Text messages boost farmers income in India
16 July 2012
The story behind Intuit Fasal, a free SMS-based service that provides rural farmers with real-time price information, which has blossomed into a program with more than 500,000 users and huge effects on the lives of Indian farmers.
"How can technology help the places I grew up in?"
That’s Deepa Bachu, describing her personal mission. Bachu was born in Bangalore, India, but spent a decade at Intuit’s Mountain View headquarters developing flagship products like Quicken.

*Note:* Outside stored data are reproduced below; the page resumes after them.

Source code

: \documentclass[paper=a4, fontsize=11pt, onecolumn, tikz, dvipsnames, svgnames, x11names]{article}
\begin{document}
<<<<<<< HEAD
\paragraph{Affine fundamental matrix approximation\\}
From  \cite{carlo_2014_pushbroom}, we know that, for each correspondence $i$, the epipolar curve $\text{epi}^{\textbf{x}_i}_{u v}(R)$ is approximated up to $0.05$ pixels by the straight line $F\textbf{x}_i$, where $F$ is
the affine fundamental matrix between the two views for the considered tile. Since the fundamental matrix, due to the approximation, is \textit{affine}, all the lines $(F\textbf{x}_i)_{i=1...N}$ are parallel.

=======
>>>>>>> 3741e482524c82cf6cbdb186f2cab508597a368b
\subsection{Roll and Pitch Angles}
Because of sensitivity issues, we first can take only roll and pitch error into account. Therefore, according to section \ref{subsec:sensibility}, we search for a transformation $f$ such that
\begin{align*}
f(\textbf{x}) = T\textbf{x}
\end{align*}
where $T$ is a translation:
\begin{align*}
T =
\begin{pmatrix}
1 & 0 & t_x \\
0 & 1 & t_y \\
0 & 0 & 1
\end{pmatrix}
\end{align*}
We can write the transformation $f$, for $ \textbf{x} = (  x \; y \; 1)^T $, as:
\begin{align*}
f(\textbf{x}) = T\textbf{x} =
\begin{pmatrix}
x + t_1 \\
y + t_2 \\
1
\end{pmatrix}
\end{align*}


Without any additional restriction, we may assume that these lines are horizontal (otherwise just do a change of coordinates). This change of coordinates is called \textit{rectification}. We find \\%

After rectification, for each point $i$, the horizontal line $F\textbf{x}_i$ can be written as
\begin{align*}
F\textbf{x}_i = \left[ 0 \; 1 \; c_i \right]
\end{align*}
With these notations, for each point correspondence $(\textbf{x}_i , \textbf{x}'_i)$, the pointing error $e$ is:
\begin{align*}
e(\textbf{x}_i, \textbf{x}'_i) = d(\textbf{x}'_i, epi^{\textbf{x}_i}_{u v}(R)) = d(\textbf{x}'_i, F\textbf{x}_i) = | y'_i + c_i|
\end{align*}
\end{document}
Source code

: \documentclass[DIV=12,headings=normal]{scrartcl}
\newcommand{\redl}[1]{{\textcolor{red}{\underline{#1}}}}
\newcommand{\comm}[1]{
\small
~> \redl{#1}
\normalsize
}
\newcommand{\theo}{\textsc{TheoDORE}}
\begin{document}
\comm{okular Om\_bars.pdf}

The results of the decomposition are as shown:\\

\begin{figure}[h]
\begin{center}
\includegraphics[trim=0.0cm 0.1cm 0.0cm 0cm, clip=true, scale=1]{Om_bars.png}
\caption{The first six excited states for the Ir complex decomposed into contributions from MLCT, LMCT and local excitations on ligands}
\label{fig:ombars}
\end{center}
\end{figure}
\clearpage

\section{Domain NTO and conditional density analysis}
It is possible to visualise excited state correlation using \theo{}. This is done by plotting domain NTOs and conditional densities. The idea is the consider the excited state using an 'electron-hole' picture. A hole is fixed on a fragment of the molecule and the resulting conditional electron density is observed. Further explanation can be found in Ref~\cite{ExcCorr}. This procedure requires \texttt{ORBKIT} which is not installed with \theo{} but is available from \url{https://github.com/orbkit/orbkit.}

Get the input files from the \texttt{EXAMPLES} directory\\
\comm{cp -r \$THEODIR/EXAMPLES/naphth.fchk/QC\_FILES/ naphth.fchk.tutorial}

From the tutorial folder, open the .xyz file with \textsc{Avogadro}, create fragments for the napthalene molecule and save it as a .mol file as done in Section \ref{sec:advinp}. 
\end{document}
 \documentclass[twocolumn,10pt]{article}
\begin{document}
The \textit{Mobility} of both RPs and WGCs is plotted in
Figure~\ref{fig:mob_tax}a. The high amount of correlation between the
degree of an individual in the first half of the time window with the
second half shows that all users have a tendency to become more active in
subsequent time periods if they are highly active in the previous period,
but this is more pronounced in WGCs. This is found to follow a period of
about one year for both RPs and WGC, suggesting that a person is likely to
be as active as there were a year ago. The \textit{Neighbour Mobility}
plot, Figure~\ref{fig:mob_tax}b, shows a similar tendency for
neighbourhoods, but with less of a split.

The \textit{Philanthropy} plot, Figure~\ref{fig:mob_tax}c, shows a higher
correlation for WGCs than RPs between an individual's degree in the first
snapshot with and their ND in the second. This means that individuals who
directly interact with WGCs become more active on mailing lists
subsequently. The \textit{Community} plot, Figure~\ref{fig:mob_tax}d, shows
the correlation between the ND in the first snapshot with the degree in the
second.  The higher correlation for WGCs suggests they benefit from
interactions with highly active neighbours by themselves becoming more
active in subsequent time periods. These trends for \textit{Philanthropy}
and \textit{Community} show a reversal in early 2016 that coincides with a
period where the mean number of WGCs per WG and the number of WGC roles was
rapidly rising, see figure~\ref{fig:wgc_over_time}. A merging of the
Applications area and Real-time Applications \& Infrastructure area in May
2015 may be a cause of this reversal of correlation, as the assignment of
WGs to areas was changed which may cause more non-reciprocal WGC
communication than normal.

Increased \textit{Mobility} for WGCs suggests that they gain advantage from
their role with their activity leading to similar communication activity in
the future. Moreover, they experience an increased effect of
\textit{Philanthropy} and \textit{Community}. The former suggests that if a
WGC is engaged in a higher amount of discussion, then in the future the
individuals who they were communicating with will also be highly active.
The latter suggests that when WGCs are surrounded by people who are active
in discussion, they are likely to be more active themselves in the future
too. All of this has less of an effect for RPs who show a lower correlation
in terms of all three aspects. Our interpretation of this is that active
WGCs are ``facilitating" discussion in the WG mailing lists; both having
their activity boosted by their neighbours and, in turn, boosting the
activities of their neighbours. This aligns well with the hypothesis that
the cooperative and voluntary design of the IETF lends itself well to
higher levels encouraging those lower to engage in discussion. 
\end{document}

She returned home several years ago, for family reasons, and after becoming the director of emerging market innovation at Intuit, set out to build products for many of the neighbors she grew up with. "It’s so motivating," she says. "It’s just so awesome."
If Quicken is the product she felt most passionately about stateside, then Fasal--which she developed in India--has certainly become the pride of her hometown. Fasal is a free SMS-based product that connects rural farmers with buyers and provides them with real-time price information. Roughly 70% of India’s economy is tied to agriculture, but it’s a market fraught with obstacles. "The problem is that farmers didn’t know how to get the best price for their produce, nor what markets to go to and when," Bachu explains. "Nine times out of 10, farmers didn’t know if they were actually getting a fair price. 'Wow,' we thought. 'This is a huge unmet need. Let’s see if we can iterate and find a solution.'" The result is a service that has blossomed to more than 500,000 users who earn an average of 20% more income because of the technology.